TASKS AND EXERCISES:
**1)** Repeat the stretch of the passage on taking Silk from "As for me, on" through "should out-perform him.", word for word.
**2)** According to the passage on taking Silk, who presided as trial judge over the prosecution of those who attempted to assassinate Professor Dora Akunyuli?

[[ GIVEN TEXT open ]]

My Journey to Taking Silk: Lessons in Humility
It took me eight solid years of perspiration, pains, pangs and persistent applications, before my eventual elevation to the Inner Bar in 2009. Of those eight years, I was well qualified for at least six years, having fulfilled all statutory and laid down criteria! At this critical stage, it is believed that one needed godfathers. Some others however, believe that one who has “God the Father” does not need a “godfather”. Significantly, I fell into the latter category of those who needed “God the Father”.
Yet, some young men and women whom I had lectured in my youth at the University of Ife (now O.A.U.) in the early 80s, acquired the Silk well before me. Some of them indeed, led me in some cases. I recall that one of them was late Mr Seni Okunloye, a very cerebral and brilliant young man, then of Aare Afe Babalola, SAN’s chambers (May his beautiful soul rest in perfect peace, Amen). He had led me in a murder trial of persons who had futilely attempted to assassinate late celebrated Professor Dora Akunyuli (the then Director-General of NAFDAC), on 26th December, 2003, over her sustained war against fake drug manufacturers and peddlers. The prosecution of the accused persons took place before the then trial Judge, the Hon Justice Ishaq Bello, who has now honourably retired as the Chief Judge of the FCT High Court, Abuja. The Judex had, after the announcement of appearance, used very glowing words for both Seni and I in the open court; – I, for my humility in readily agreeing to be led by, and take notes for my junior at the Bar, who was once-upon-a-time a student of mine at O.A.U; and Seni, for his great hesitation, tentativeness and reluctance to lead me. He did not “rub it in” in leading me, as some juniors who oxymoronically became seniors to their mentors, would readily and arrogantly have done with undisguised éclat and a sense of triumphalism.
As for me, on those occasions that Seni led me, with me taking notes, I had enjoyed every moment of it. This was because I verily believed then and now (like my Weppa- Wanno people would put it in our local adage), that both the hands and legs of a snake remain inside the snake; which is why they do not protrude out of the crawling reptile. The figurative interpretation of this is that a mentor should always be very proud of the success and great strides of his mentee who has surpassed him, since the prayer of every father is that his children should out-perform him.

[[ GIVEN TEXT closed ]]
[[ DATASET EXTRACT open ]]

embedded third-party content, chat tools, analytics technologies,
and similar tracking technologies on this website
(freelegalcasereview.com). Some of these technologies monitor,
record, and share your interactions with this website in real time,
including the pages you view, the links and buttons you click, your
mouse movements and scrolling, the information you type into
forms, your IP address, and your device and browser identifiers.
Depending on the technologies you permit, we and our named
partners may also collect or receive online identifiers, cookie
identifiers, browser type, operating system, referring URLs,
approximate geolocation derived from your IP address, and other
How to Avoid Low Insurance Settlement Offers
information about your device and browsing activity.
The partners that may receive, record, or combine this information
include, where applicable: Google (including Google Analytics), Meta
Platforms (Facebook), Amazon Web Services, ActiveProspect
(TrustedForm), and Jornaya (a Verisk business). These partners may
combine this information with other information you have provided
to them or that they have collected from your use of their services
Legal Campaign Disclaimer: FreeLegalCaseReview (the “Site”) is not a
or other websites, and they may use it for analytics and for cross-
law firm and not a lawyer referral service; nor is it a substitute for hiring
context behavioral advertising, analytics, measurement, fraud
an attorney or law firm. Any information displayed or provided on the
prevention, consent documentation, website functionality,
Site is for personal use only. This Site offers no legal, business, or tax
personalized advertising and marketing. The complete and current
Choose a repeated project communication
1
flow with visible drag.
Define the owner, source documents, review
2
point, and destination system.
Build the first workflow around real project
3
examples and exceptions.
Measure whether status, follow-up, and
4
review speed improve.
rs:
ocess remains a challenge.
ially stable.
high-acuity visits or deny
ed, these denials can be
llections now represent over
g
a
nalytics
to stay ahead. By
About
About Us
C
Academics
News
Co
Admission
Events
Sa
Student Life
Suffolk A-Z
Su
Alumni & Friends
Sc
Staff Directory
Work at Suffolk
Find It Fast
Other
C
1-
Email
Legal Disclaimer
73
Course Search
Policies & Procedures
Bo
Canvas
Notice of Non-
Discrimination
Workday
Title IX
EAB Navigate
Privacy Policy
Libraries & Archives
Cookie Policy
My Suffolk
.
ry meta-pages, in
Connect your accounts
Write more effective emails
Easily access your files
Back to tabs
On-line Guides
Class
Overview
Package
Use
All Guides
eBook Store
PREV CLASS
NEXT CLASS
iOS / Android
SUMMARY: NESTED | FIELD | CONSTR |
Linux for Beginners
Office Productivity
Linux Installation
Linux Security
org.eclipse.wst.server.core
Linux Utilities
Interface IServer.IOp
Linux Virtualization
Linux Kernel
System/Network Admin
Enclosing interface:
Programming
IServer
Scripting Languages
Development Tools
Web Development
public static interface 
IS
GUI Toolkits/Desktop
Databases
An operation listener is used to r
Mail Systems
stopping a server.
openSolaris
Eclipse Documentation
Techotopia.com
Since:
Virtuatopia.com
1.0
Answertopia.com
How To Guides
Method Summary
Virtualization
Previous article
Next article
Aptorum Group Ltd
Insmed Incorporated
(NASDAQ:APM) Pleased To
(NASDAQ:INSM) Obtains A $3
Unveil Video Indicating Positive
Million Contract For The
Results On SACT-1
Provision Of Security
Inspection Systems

[[ DATASET EXTRACT closed ]]

SOLVED PROBLEMS:
**1)**
As for me, on those occasions that Seni led me, with me taking notes, I had enjoyed every moment of it. This was because I verily believed then and now (like my Weppa- Wanno people would put it in our local adage), that both the hands and legs of a snake remain inside the snake; which is why they do not protrude out of the crawling reptile. The figurative interpretation of this is that a mentor should always be very proud of the success and great strides of his mentee who has surpassed him, since the prayer of every father is that his children should out-perform him.

**2)** The Hon Justice Ishaq Bello.